Exercise -
This calls for a word-for-word copy of all the data, with each picture removed.

━━━━━ Provided data

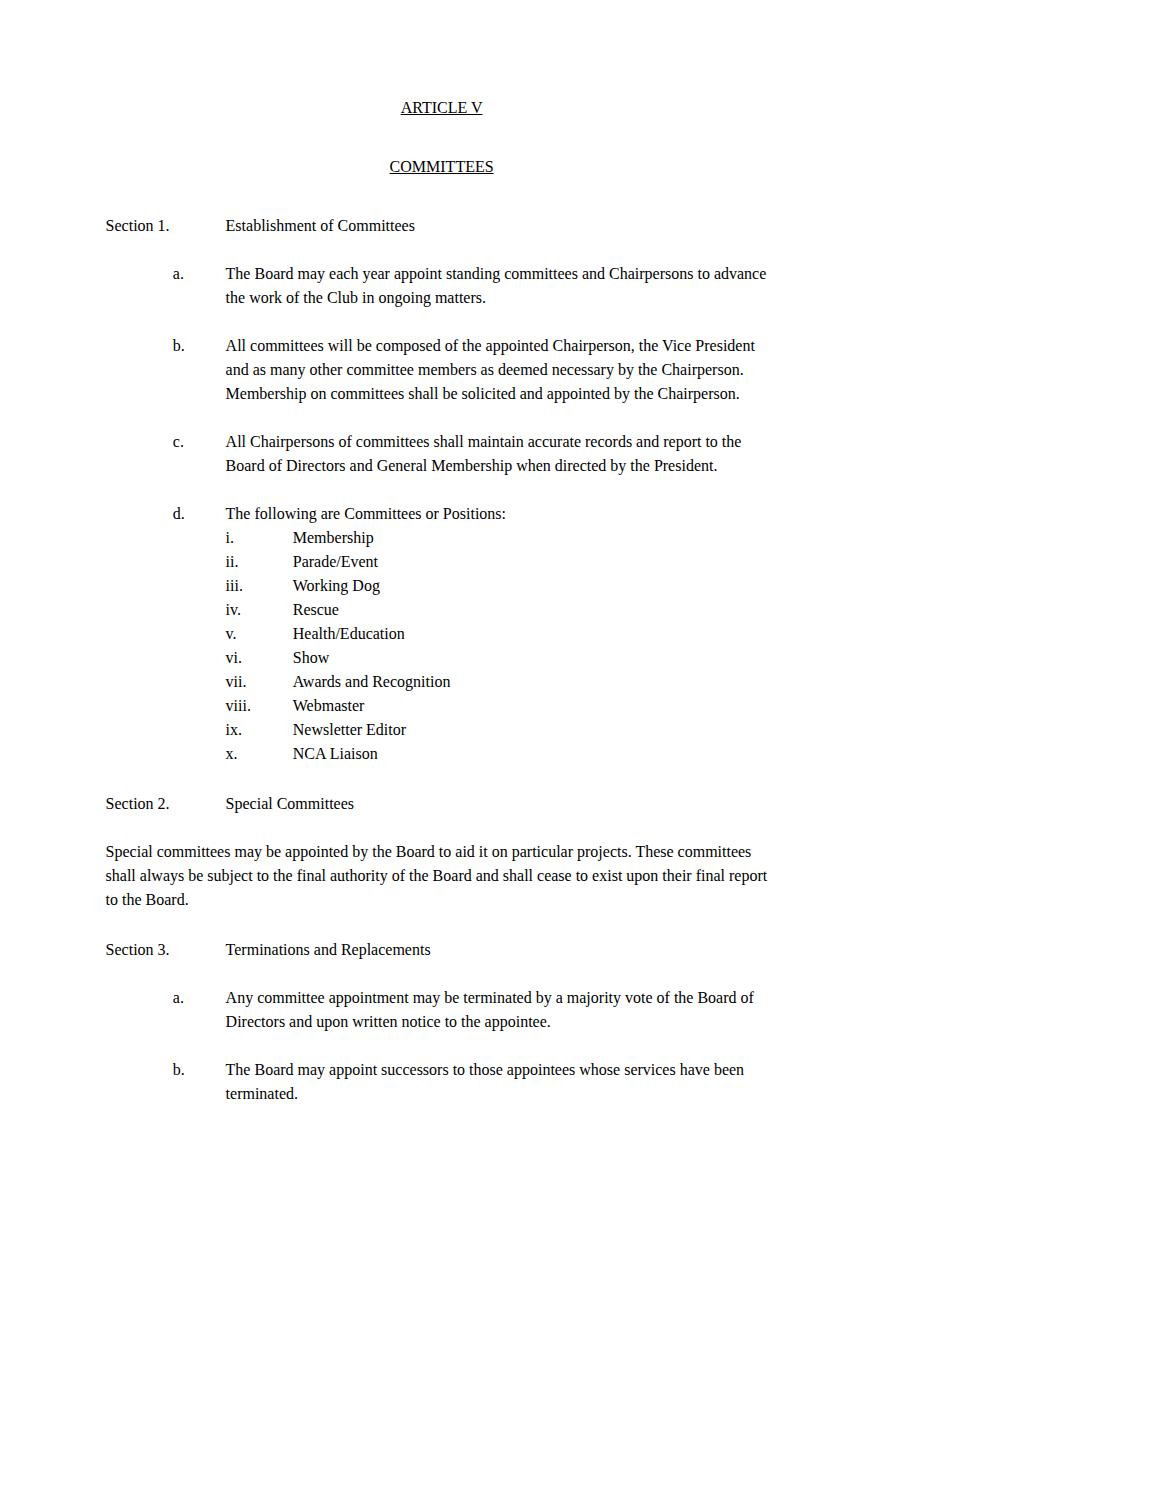ARTICLE V
COMMITTEES
Section 1.
Establishment of Committees
a.
The Board may each year appoint standing committees and Chairpersons to advance the work of the Club in ongoing matters.
b.
All committees will be composed of the appointed Chairperson, the Vice President and as many other committee members as deemed necessary by the Chairperson. Membership on committees shall be solicited and appointed by the Chairperson.
c.
All Chairpersons of committees shall maintain accurate records and report to the Board of Directors and General Membership when directed by the President.
d.
The following are Committees or Positions:
i. Membership
ii. Parade/Event
iii. Working Dog
iv. Rescue
v. Health/Education
vi. Show
vii. Awards and Recognition
viii. Webmaster
ix. Newsletter Editor
x. NCA Liaison
Section 2.
Special Committees
Special committees may be appointed by the Board to aid it on particular projects. These committees shall always be subject to the final authority of the Board and shall cease to exist upon their final report to the Board.
Section 3.
Terminations and Replacements
a.
Any committee appointment may be terminated by a majority vote of the Board of Directors and upon written notice to the appointee.
b.
The Board may appoint successors to those appointees whose services have been terminated.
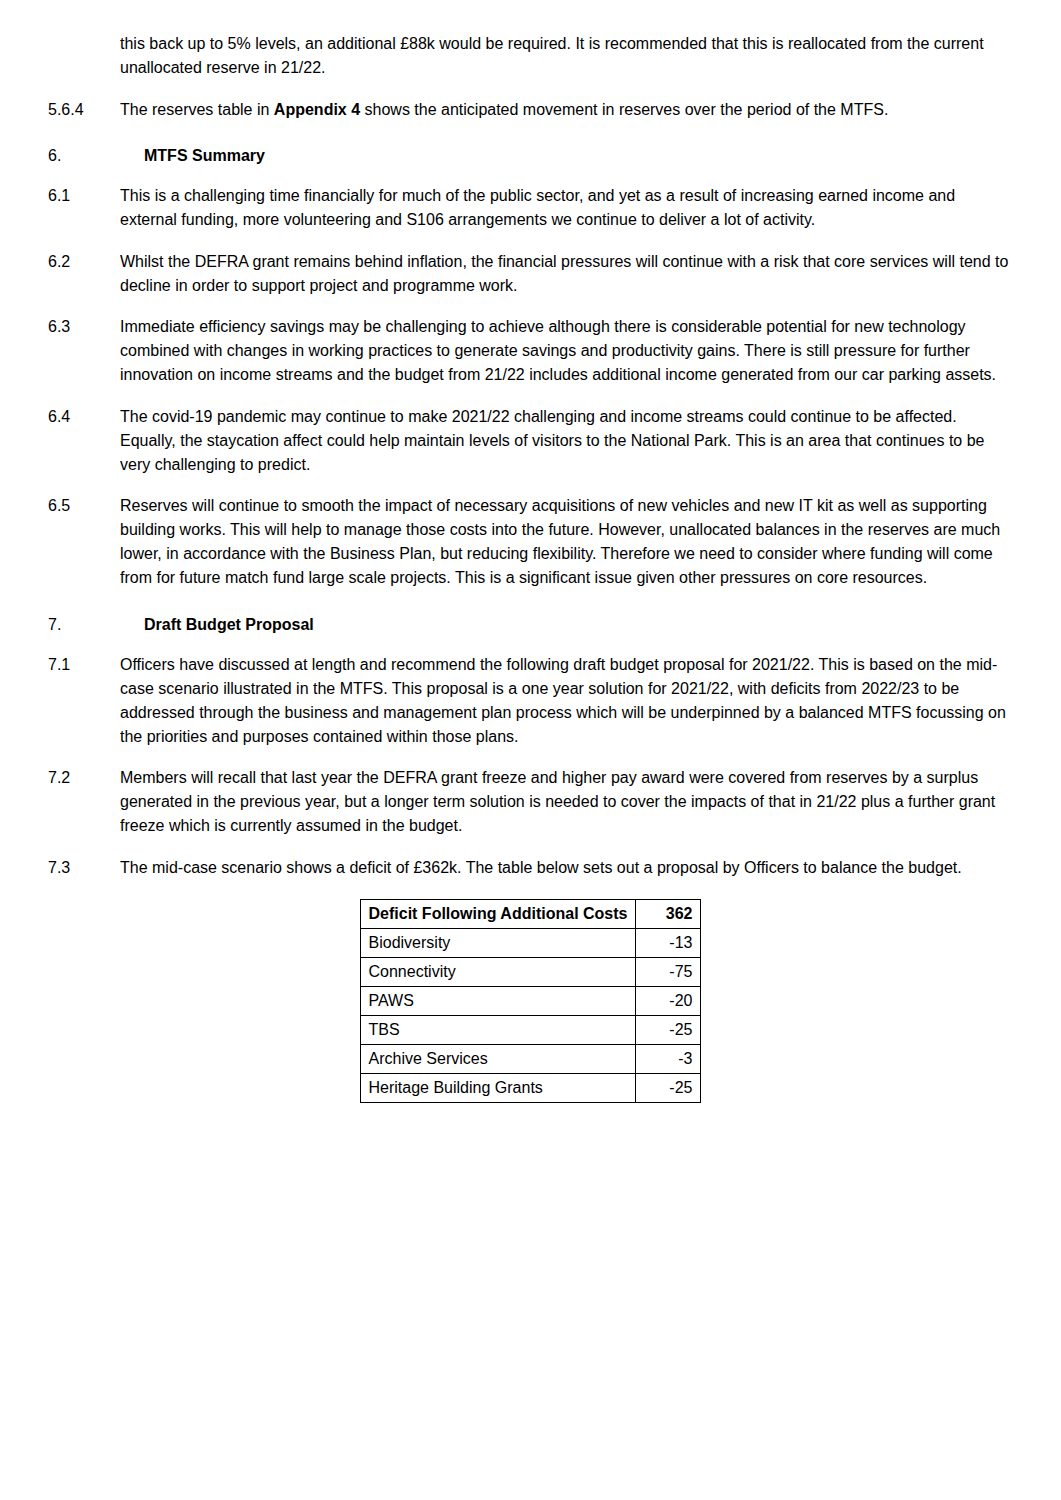this back up to 5% levels, an additional £88k would be required. It is recommended that this is reallocated from the current unallocated reserve in 21/22.
5.6.4
The reserves table in Appendix 4 shows the anticipated movement in reserves over the period of the MTFS.
6. MTFS Summary
6.1
This is a challenging time financially for much of the public sector, and yet as a result of increasing earned income and external funding, more volunteering and S106 arrangements we continue to deliver a lot of activity.
6.2
Whilst the DEFRA grant remains behind inflation, the financial pressures will continue with a risk that core services will tend to decline in order to support project and programme work.
6.3
Immediate efficiency savings may be challenging to achieve although there is considerable potential for new technology combined with changes in working practices to generate savings and productivity gains. There is still pressure for further innovation on income streams and the budget from 21/22 includes additional income generated from our car parking assets.
6.4
The covid-19 pandemic may continue to make 2021/22 challenging and income streams could continue to be affected. Equally, the staycation affect could help maintain levels of visitors to the National Park. This is an area that continues to be very challenging to predict.
6.5
Reserves will continue to smooth the impact of necessary acquisitions of new vehicles and new IT kit as well as supporting building works. This will help to manage those costs into the future. However, unallocated balances in the reserves are much lower, in accordance with the Business Plan, but reducing flexibility. Therefore we need to consider where funding will come from for future match fund large scale projects. This is a significant issue given other pressures on core resources.
7. Draft Budget Proposal
7.1
Officers have discussed at length and recommend the following draft budget proposal for 2021/22. This is based on the mid-case scenario illustrated in the MTFS. This proposal is a one year solution for 2021/22, with deficits from 2022/23 to be addressed through the business and management plan process which will be underpinned by a balanced MTFS focussing on the priorities and purposes contained within those plans.
7.2
Members will recall that last year the DEFRA grant freeze and higher pay award were covered from reserves by a surplus generated in the previous year, but a longer term solution is needed to cover the impacts of that in 21/22 plus a further grant freeze which is currently assumed in the budget.
7.3
The mid-case scenario shows a deficit of £362k. The table below sets out a proposal by Officers to balance the budget.
| Deficit Following Additional Costs | 362 |
| --- | --- |
| Biodiversity | -13 |
| Connectivity | -75 |
| PAWS | -20 |
| TBS | -25 |
| Archive Services | -3 |
| Heritage Building Grants | -25 |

━━━━━━━━━━

Task result -
ARTICLE V
COMMITTEES
Section 1.
Establishment of Committees
a.
The Board may each year appoint standing committees and Chairpersons to advance the work of the Club in ongoing matters.
b.
All committees will be composed of the appointed Chairperson, the Vice President and as many other committee members as deemed necessary by the Chairperson. Membership on committees shall be solicited and appointed by the Chairperson.
c.
All Chairpersons of committees shall maintain accurate records and report to the Board of Directors and General Membership when directed by the President.
d.
The following are Committees or Positions:
i. Membership
ii. Parade/Event
iii. Working Dog
iv. Rescue
v. Health/Education
vi. Show
vii. Awards and Recognition
viii. Webmaster
ix. Newsletter Editor
x. NCA Liaison
Section 2.
Special Committees
Special committees may be appointed by the Board to aid it on particular projects. These committees shall always be subject to the final authority of the Board and shall cease to exist upon their final report to the Board.
Section 3.
Terminations and Replacements
a.
Any committee appointment may be terminated by a majority vote of the Board of Directors and upon written notice to the appointee.
b.
The Board may appoint successors to those appointees whose services have been terminated.
this back up to 5% levels, an additional £88k would be required. It is recommended that this is reallocated from the current unallocated reserve in 21/22.
5.6.4
The reserves table in Appendix 4 shows the anticipated movement in reserves over the period of the MTFS.
6. MTFS Summary
6.1
This is a challenging time financially for much of the public sector, and yet as a result of increasing earned income and external funding, more volunteering and S106 arrangements we continue to deliver a lot of activity.
6.2
Whilst the DEFRA grant remains behind inflation, the financial pressures will continue with a risk that core services will tend to decline in order to support project and programme work.
6.3
Immediate efficiency savings may be challenging to achieve although there is considerable potential for new technology combined with changes in working practices to generate savings and productivity gains. There is still pressure for further innovation on income streams and the budget from 21/22 includes additional income generated from our car parking assets.
6.4
The covid-19 pandemic may continue to make 2021/22 challenging and income streams could continue to be affected. Equally, the staycation affect could help maintain levels of visitors to the National Park. This is an area that continues to be very challenging to predict.
6.5
Reserves will continue to smooth the impact of necessary acquisitions of new vehicles and new IT kit as well as supporting building works. This will help to manage those costs into the future. However, unallocated balances in the reserves are much lower, in accordance with the Business Plan, but reducing flexibility. Therefore we need to consider where funding will come from for future match fund large scale projects. This is a significant issue given other pressures on core resources.
7. Draft Budget Proposal
7.1
Officers have discussed at length and recommend the following draft budget proposal for 2021/22. This is based on the mid-case scenario illustrated in the MTFS. This proposal is a one year solution for 2021/22, with deficits from 2022/23 to be addressed through the business and management plan process which will be underpinned by a balanced MTFS focussing on the priorities and purposes contained within those plans.
7.2
Members will recall that last year the DEFRA grant freeze and higher pay award were covered from reserves by a surplus generated in the previous year, but a longer term solution is needed to cover the impacts of that in 21/22 plus a further grant freeze which is currently assumed in the budget.
7.3
The mid-case scenario shows a deficit of £362k. The table below sets out a proposal by Officers to balance the budget.
| Deficit Following Additional Costs | 362 |
| --- | --- |
| Biodiversity | -13 |
| Connectivity | -75 |
| PAWS | -20 |
| TBS | -25 |
| Archive Services | -3 |
| Heritage Building Grants | -25 |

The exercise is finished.